Work instruction -
Print, word for word, the opening line of the data below and every line after it through the line that contains "die Wahrheit zum umkämpften Gut wird.", but not the pictures.
──────────────────────────────
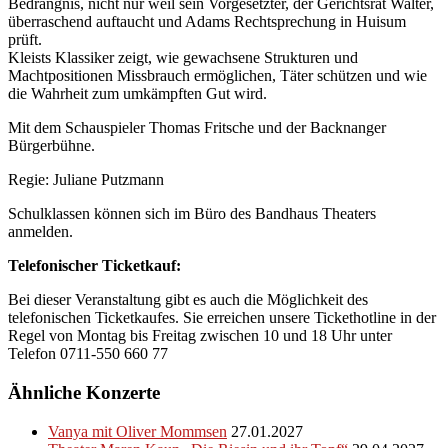
Bedrängnis, nicht nur weil sein Vorgesetzter, der Gerichtsrat Walter,
überraschend auftaucht und Adams Rechtsprechung in Huisum
prüft.
Kleists Klassiker zeigt, wie gewachsene Strukturen und
Machtpositionen Missbrauch ermöglichen, Täter schützen und wie
die Wahrheit zum umkämpften Gut wird.
Mit dem Schauspieler Thomas Fritsche und der Backnanger
Bürgerbühne.
Regie: Juliane Putzmann
Schulklassen können sich im Büro des Bandhaus Theaters
anmelden.
Telefonischer Ticketkauf:
Bei dieser Veranstaltung gibt es auch die Möglichkeit des
telefonischen Ticketkaufes. Sie erreichen unsere Tickethotline in der
Regel von Montag bis Freitag zwischen 10 und 18 Uhr unter
Telefon 0711-550 660 77
Ähnliche Konzerte
Vanya mit Oliver Mommsen
27.01.2027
──────────────────────────────
Answer to this problem -
Bedrängnis, nicht nur weil sein Vorgesetzter, der Gerichtsrat Walter,
überraschend auftaucht und Adams Rechtsprechung in Huisum
prüft.
Kleists Klassiker zeigt, wie gewachsene Strukturen und
Machtpositionen Missbrauch ermöglichen, Täter schützen und wie
die Wahrheit zum umkämpften Gut wird.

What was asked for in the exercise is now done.